Carrying their bags, Edward walked over to Hester Lengstrum who held out her hand to him. ‘So, I guess you must be Captain Marvel,’ she said out of the corner of her mouth. Verity, Edward saw, was blushing prettily.
‘Don’t take any notice of Hester, Edward, she likes to shock. She wants to see if you mind.’
‘No offence, honey, but you have gone on so about Lord Edward,’ she emph
asised the ‘Lord’ ironically, ‘it’s quite a relief to see he’s a human being after all.’
‘And you’re American,’ said Edward, deliberately sounding disappointed. He dropped his bag and took Hester’s hand. ‘You were supposed to be a Swedish baroness. I’d rather hoped for a Viking.’
‘Oh, I’m afraid I’m no Garbo. I was married to a Swedish baron, I guess I still am, and it’s certainly useful to be a baroness in Spain – even Republican Spain. But I’m as American as stars and bars, Lord Edward, as I guess you can hear – from Denver, Colorado.’
‘How is he?’ Verity asked, impatient of badinage.
‘David? He’s OK, I guess, that is, considering his situation.’
‘Did he have any message for me?’
‘No. He seemed to think you were wasting your time though – bringing over Captain Marvel. I don’t know what you did to him,’ she said turning to Edward, ‘but he doesn’t seem to rate you highly. I’ve gotten the impression he thinks you’ve got the hots for his girl.’
Verity blushed. ‘Oh, that’s nonsense, Hester. I can’t think what gave you that idea.’

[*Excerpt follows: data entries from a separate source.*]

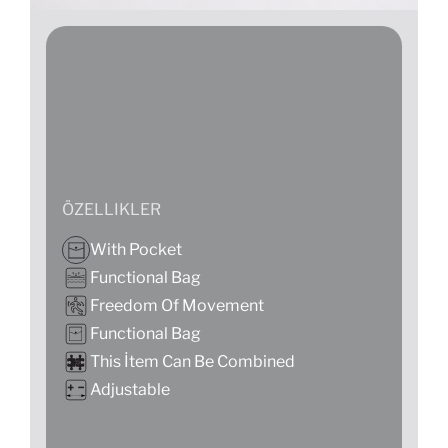
ÖZELLIKLER
With Pocket
Functional Bag
Freedom Of Movement
Functional Bag
This İtem Can Be Combined
Adjustable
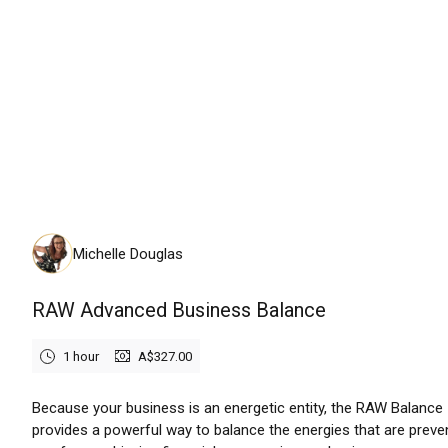
Friday, August 14th, 2026
Michelle Douglas
RAW Advanced Business Balance
1 hour
A$327.00
Because your business is an energetic entity, the RAW Balance
provides a powerful way to balance the energies that are preve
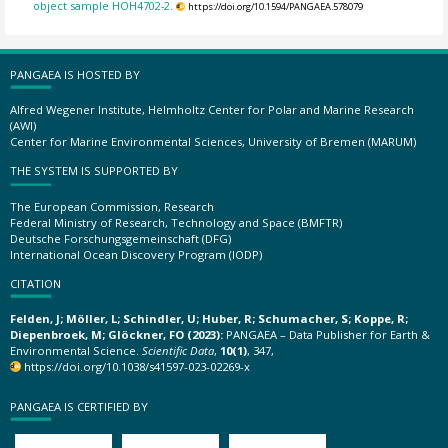
object sample HOH4702-2.
https://doi.org/10.1594/PANGAEA.578079
PANGAEA IS HOSTED BY
Alfred Wegener Institute, Helmholtz Center for Polar and Marine Research
(AWI)
Center for Marine Environmental Sciences, University of Bremen (MARUM)
THE SYSTEM IS SUPPORTED BY
The European Commission, Research
Federal Ministry of Research, Technology and Space (BMFTR)
Deutsche Forschungsgemeinschaft (DFG)
International Ocean Discovery Program (IODP)
CITATION
Felden, J; Möller, L; Schindler, U; Huber, R; Schumacher, S; Koppe, R;
Diepenbroek, M; Glöckner, FO (2023):
PANGAEA – Data Publisher for Earth &
Environmental Science.
Scientific Data
,
10(1)
, 347,
https://doi.org/10.1038/s41597-023-02269-x
PANGAEA IS CERTIFIED BY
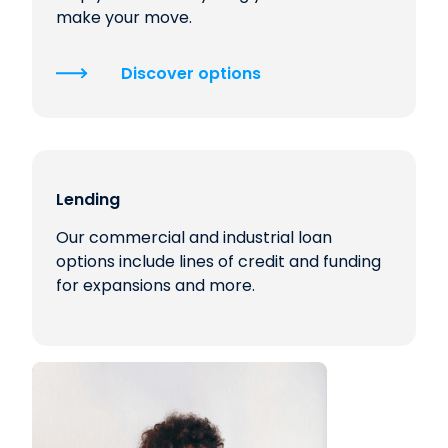
make your move.
Discover options
Lending
Our commercial and industrial loan
options include lines of credit and funding
for expansions and more.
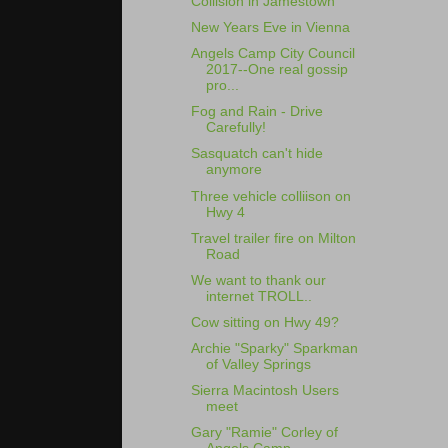
Collision in Jamestown
New Years Eve in Vienna
Angels Camp City Council
2017--One real gossip
pro...
Fog and Rain - Drive
Carefully!
Sasquatch can't hide
anymore
Three vehicle colliison on
Hwy 4
Travel trailer fire on Milton
Road
We want to thank our
internet TROLL..
Cow sitting on Hwy 49?
Archie "Sparky" Sparkman
of Valley Springs
Sierra Macintosh Users
meet
Gary "Ramie" Corley of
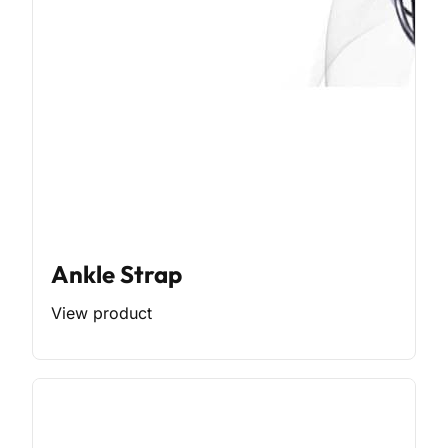
Ankle Strap
View product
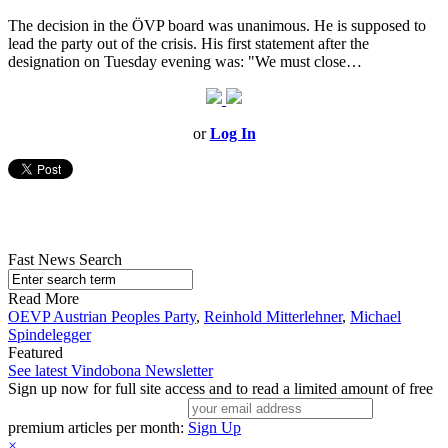
The decision in the ÖVP board was unanimous. He is supposed to
lead the party out of the crisis. His first statement after the
designation on Tuesday evening was: "We must close…
or
Log In
Fast News Search
Read More
OEVP Austrian Peoples Party
,
Reinhold Mitterlehner
,
Michael
Spindelegger
Featured
See latest Vindobona Newsletter
Sign up now for full site access and to read a limited amount of free
premium articles per month:
Sign Up
×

‘OK, hon. But it’s not my idea, it’s David’s. Maybe it’s just he’s given up hope, but when I said you were bringing your friend to see him tomorrow morning, he didn’t seem to be particularly interested.’
Verity looked vexed and Edward bit his lip. He doubted very much if there was anything he could do for David Griffiths-Jones in his terrible predicament and he feared it might look as though he had come to Madrid to gloat. Whatever Verity might choose to believe, Edward had no illusions: he and David were oil and water. They had disliked each other at Cambridge and, when Verity had brought them together last year, their mutual antipathy had hardened into settled enmity. David saw him, he knew, as a playboy, a drone, a member of a caste he was dedicated to destroying. Edward saw him as the worst kind of bigot, and Verity complicated the whole thing.